* [DIRECTIONS]:
Your answer should repeat the entries in full, exactly as given, with no pictures.
::::::
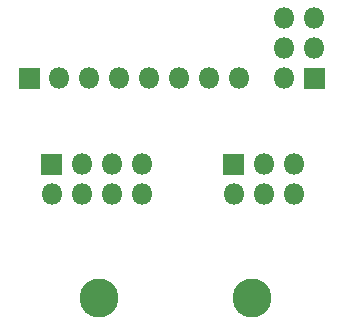
<source format=gbr>
G04 #@! TF.GenerationSoftware,KiCad,Pcbnew,(5.1.8)-1*
G04 #@! TF.CreationDate,2021-02-09T21:04:32+01:00*
G04 #@! TF.ProjectId,attnodev2_prog_u,6174746e-6f64-4657-9632-5f70726f675f,rev?*
G04 #@! TF.SameCoordinates,Original*
G04 #@! TF.FileFunction,Soldermask,Bot*
G04 #@! TF.FilePolarity,Negative*
%FSLAX46Y46*%
G04 Gerber Fmt 4.6, Leading zero omitted, Abs format (unit mm)*
G04 Created by KiCad (PCBNEW (5.1.8)-1) date 2021-02-09 21:04:32*
%MOMM*%
%LPD*%
G01*
G04 APERTURE LIST*
%ADD10C,3.302000*%
%ADD11O,1.802000X1.802000*%
G04 APERTURE END LIST*
D10*
X63776000Y-83100000D03*
X76776000Y-83100000D03*
D11*
X79476600Y-59436000D03*
X82016600Y-59436000D03*
X79476600Y-61976000D03*
X82016600Y-61976000D03*
X79476600Y-64516000D03*
G36*
G01*
X82917600Y-63666000D02*
X82917600Y-65366000D01*
G75*
G02*
X82866600Y-65417000I-51000J0D01*
G01*
X81166600Y-65417000D01*
G75*
G02*
X81115600Y-65366000I0J51000D01*
G01*
X81115600Y-63666000D01*
G75*
G02*
X81166600Y-63615000I51000J0D01*
G01*
X82866600Y-63615000D01*
G75*
G02*
X82917600Y-63666000I0J-51000D01*
G01*
G37*
G36*
G01*
X76050000Y-72701000D02*
X74350000Y-72701000D01*
G75*
G02*
X74299000Y-72650000I0J51000D01*
G01*
X74299000Y-70950000D01*
G75*
G02*
X74350000Y-70899000I51000J0D01*
G01*
X76050000Y-70899000D01*
G75*
G02*
X76101000Y-70950000I0J-51000D01*
G01*
X76101000Y-72650000D01*
G75*
G02*
X76050000Y-72701000I-51000J0D01*
G01*
G37*
X75200000Y-74340000D03*
X77740000Y-71800000D03*
X77740000Y-74340000D03*
X80280000Y-71800000D03*
X80280000Y-74340000D03*
X75692000Y-64516000D03*
X73152000Y-64516000D03*
X70612000Y-64516000D03*
X68072000Y-64516000D03*
X65532000Y-64516000D03*
X62992000Y-64516000D03*
X60452000Y-64516000D03*
G36*
G01*
X58762000Y-65417000D02*
X57062000Y-65417000D01*
G75*
G02*
X57011000Y-65366000I0J51000D01*
G01*
X57011000Y-63666000D01*
G75*
G02*
X57062000Y-63615000I51000J0D01*
G01*
X58762000Y-63615000D01*
G75*
G02*
X58813000Y-63666000I0J-51000D01*
G01*
X58813000Y-65366000D01*
G75*
G02*
X58762000Y-65417000I-51000J0D01*
G01*
G37*
G36*
G01*
X60650000Y-72701000D02*
X58950000Y-72701000D01*
G75*
G02*
X58899000Y-72650000I0J51000D01*
G01*
X58899000Y-70950000D01*
G75*
G02*
X58950000Y-70899000I51000J0D01*
G01*
X60650000Y-70899000D01*
G75*
G02*
X60701000Y-70950000I0J-51000D01*
G01*
X60701000Y-72650000D01*
G75*
G02*
X60650000Y-72701000I-51000J0D01*
G01*
G37*
X59800000Y-74340000D03*
X62340000Y-71800000D03*
X62340000Y-74340000D03*
X64880000Y-71800000D03*
X64880000Y-74340000D03*
X67420000Y-71800000D03*
X67420000Y-74340000D03*
M02*

</source>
::::::
* [EXERCISE RESULT]:
<source format=gbr>
G04 #@! TF.GenerationSoftware,KiCad,Pcbnew,(5.1.8)-1*
G04 #@! TF.CreationDate,2021-02-09T21:04:32+01:00*
G04 #@! TF.ProjectId,attnodev2_prog_u,6174746e-6f64-4657-9632-5f70726f675f,rev?*
G04 #@! TF.SameCoordinates,Original*
G04 #@! TF.FileFunction,Soldermask,Bot*
G04 #@! TF.FilePolarity,Negative*
%FSLAX46Y46*%
G04 Gerber Fmt 4.6, Leading zero omitted, Abs format (unit mm)*
G04 Created by KiCad (PCBNEW (5.1.8)-1) date 2021-02-09 21:04:32*
%MOMM*%
%LPD*%
G01*
G04 APERTURE LIST*
%ADD10C,3.302000*%
%ADD11O,1.802000X1.802000*%
G04 APERTURE END LIST*
D10*
X63776000Y-83100000D03*
X76776000Y-83100000D03*
D11*
X79476600Y-59436000D03*
X82016600Y-59436000D03*
X79476600Y-61976000D03*
X82016600Y-61976000D03*
X79476600Y-64516000D03*
G36*
G01*
X82917600Y-63666000D02*
X82917600Y-65366000D01*
G75*
G02*
X82866600Y-65417000I-51000J0D01*
G01*
X81166600Y-65417000D01*
G75*
G02*
X81115600Y-65366000I0J51000D01*
G01*
X81115600Y-63666000D01*
G75*
G02*
X81166600Y-63615000I51000J0D01*
G01*
X82866600Y-63615000D01*
G75*
G02*
X82917600Y-63666000I0J-51000D01*
G01*
G37*
G36*
G01*
X76050000Y-72701000D02*
X74350000Y-72701000D01*
G75*
G02*
X74299000Y-72650000I0J51000D01*
G01*
X74299000Y-70950000D01*
G75*
G02*
X74350000Y-70899000I51000J0D01*
G01*
X76050000Y-70899000D01*
G75*
G02*
X76101000Y-70950000I0J-51000D01*
G01*
X76101000Y-72650000D01*
G75*
G02*
X76050000Y-72701000I-51000J0D01*
G01*
G37*
X75200000Y-74340000D03*
X77740000Y-71800000D03*
X77740000Y-74340000D03*
X80280000Y-71800000D03*
X80280000Y-74340000D03*
X75692000Y-64516000D03*
X73152000Y-64516000D03*
X70612000Y-64516000D03*
X68072000Y-64516000D03*
X65532000Y-64516000D03*
X62992000Y-64516000D03*
X60452000Y-64516000D03*
G36*
G01*
X58762000Y-65417000D02*
X57062000Y-65417000D01*
G75*
G02*
X57011000Y-65366000I0J51000D01*
G01*
X57011000Y-63666000D01*
G75*
G02*
X57062000Y-63615000I51000J0D01*
G01*
X58762000Y-63615000D01*
G75*
G02*
X58813000Y-63666000I0J-51000D01*
G01*
X58813000Y-65366000D01*
G75*
G02*
X58762000Y-65417000I-51000J0D01*
G01*
G37*
G36*
G01*
X60650000Y-72701000D02*
X58950000Y-72701000D01*
G75*
G02*
X58899000Y-72650000I0J51000D01*
G01*
X58899000Y-70950000D01*
G75*
G02*
X58950000Y-70899000I51000J0D01*
G01*
X60650000Y-70899000D01*
G75*
G02*
X60701000Y-70950000I0J-51000D01*
G01*
X60701000Y-72650000D01*
G75*
G02*
X60650000Y-72701000I-51000J0D01*
G01*
G37*
X59800000Y-74340000D03*
X62340000Y-71800000D03*
X62340000Y-74340000D03*
X64880000Y-71800000D03*
X64880000Y-74340000D03*
X67420000Y-71800000D03*
X67420000Y-74340000D03*
M02*

</source>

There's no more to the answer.